▸ **Exercise requirements**
Search the material below for the string "Knihy" and copy each line where it appears.

▸ **Dataset records**
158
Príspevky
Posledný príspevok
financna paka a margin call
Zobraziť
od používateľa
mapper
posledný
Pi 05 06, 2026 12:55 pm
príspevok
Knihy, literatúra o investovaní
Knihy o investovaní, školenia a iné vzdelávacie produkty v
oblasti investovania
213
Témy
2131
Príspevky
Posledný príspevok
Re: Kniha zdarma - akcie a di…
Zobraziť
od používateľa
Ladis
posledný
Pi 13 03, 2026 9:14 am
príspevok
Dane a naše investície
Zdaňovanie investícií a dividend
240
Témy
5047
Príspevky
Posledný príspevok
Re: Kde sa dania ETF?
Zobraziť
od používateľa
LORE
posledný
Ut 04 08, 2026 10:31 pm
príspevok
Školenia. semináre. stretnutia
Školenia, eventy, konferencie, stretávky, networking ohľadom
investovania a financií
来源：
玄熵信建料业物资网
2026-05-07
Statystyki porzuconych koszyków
* * *
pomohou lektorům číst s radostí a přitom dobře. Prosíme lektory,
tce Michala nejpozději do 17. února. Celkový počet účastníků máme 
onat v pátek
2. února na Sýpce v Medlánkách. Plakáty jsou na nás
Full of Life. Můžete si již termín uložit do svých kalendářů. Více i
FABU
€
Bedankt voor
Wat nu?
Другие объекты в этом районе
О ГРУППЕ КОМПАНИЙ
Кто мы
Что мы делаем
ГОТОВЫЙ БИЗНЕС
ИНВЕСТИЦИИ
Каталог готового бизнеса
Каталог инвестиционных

▸ **Your response**
Knihy, literatúra o investovaní
Knihy o investovaní, školenia a iné vzdelávacie produkty v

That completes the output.